SIEM Integration
Humanbound delivers security events in real time to your SOC tooling. Every finding, posture change, drift detection, and ASCAM phase transition is emitted as a structured, HMAC-signed webhook event that any SIEM, ticketing system, or automation platform can consume.
Webhook Architecture
Webhooks are configured at the organisation level. Each webhook specifies a delivery URL, a shared signing secret, and optional filters by event type or project. When a security event occurs, Humanbound:
- Persists the event to an immutable audit log (
webhookeventstable) - Dispatches to all matching webhooks in a background thread
- Signs the payload with HMAC-SHA256 (
X-Humanbound-Signature: sha256=...) - Retries up to 3 times with exponential backoff on failure
Event Types
The platform emits 14 event types:
| Event | Description |
|---|---|
finding.created |
New security vulnerability discovered. Severity varies by finding. |
finding.regressed |
Previously fixed finding has reappeared. Always high severity. |
finding.assigned |
Finding assigned to a team member for remediation. |
finding.acknowledged |
Team acknowledges a finding and begins investigation. |
finding.resolution_verified |
Fix verified through re-testing. Finding resolved. |
finding.resolution_failed |
Re-test shows the fix was ineffective. |
posture.grade_changed |
Security posture grade changed (e.g., B -> D). High if degraded. |
drift.detected |
Statistical behavioral drift detected in agent responses. |
campaign.completed |
ASCAM campaign finished with before/after posture delta. |
ascam.activity_started |
ASCAM activity transitioned (e.g., Assess -> Investigate). |
ascam.paused |
Continuous monitoring paused for a project. Medium severity. |
ascam.resumed |
Continuous monitoring resumed for a project. |
quality.degraded |
Quality score dropped below threshold. |
quality.regression |
Previously fixed quality issue has reappeared. |
Payload Structure
Every event is delivered as a ticketing-friendly JSON envelope with top-level severity, title, and description fields -- ready for SIEM rule mapping without parsing nested objects:
{
"event_type": "finding.created",
"organisation_id": "uuid",
"project_id": "uuid",
"timestamp": 1707840000,
"severity": "critical",
"title": "New critical finding: Prompt Injection via System Override",
"description": "New critical finding: Prompt Injection via System Override [LLM01]",
"category": "prompt_injection",
"owasp_category": "LLM01",
"data": { /* event-specific payload */ }
}
Signature Verification
Verify the X-Humanbound-Signature header by computing HMAC-SHA256 over the raw request body using your webhook secret:
import hmac, hashlib
def verify(body: bytes, secret: str, signature: str) -> bool:
expected = hmac.new(secret.encode(), body, hashlib.sha256).hexdigest()

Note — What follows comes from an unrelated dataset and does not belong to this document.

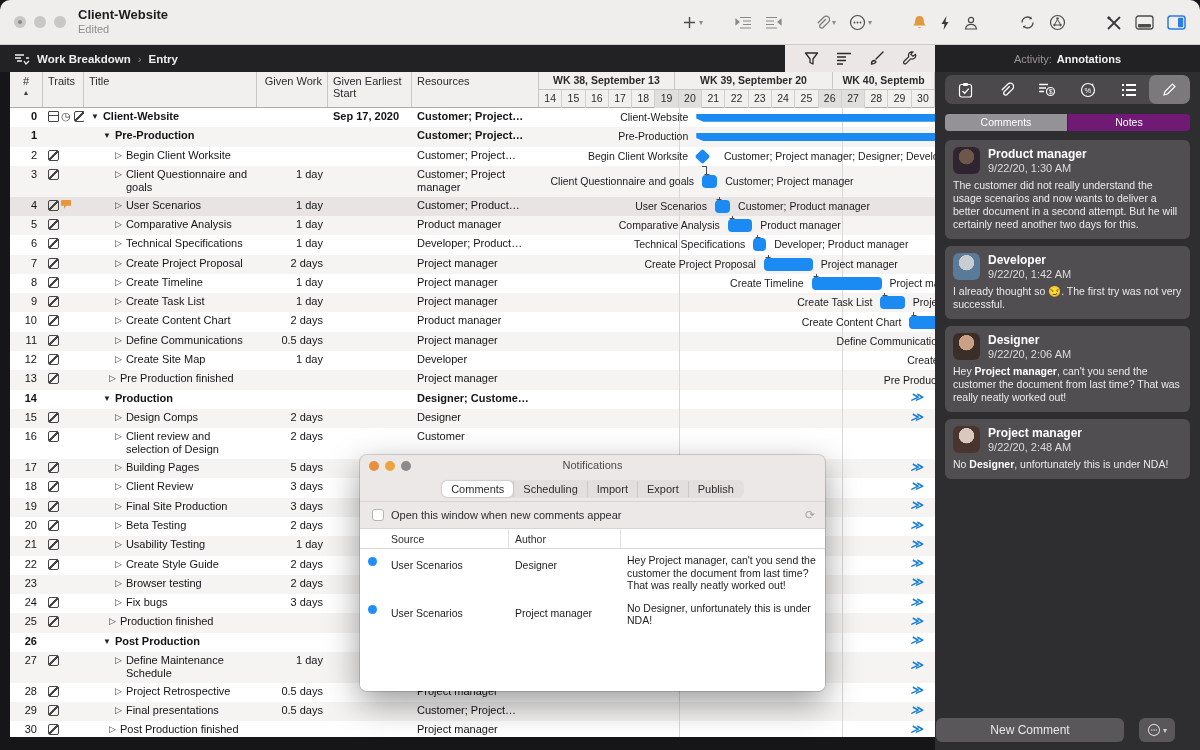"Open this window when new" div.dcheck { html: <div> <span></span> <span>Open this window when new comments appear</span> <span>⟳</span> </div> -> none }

received = signature.removeprefix("sha256=")
return hmac.compare_digest(expected, received)
SIEMs
Webhook events can be routed to any SIEM or automation platform that accepts HTTPS webhooks:
- Splunk -- Use an HTTP Event Collector (HEC) endpoint as the webhook URL
- Google Chronicle -- Route via a Cloud Function or direct ingestion API
- Jira / ServiceNow -- Use automation rules to create tickets from webhook payloads
- Slack / Teams -- Forward high-severity events to security channels via incoming webhooks
- Custom -- Any HTTPS endpoint that returns 2xx. Humanbound retries 3 times with exponential backoff.
Limit
10 webhooks per organisation. Each webhook can filter by event type and/or project to control delivery volume.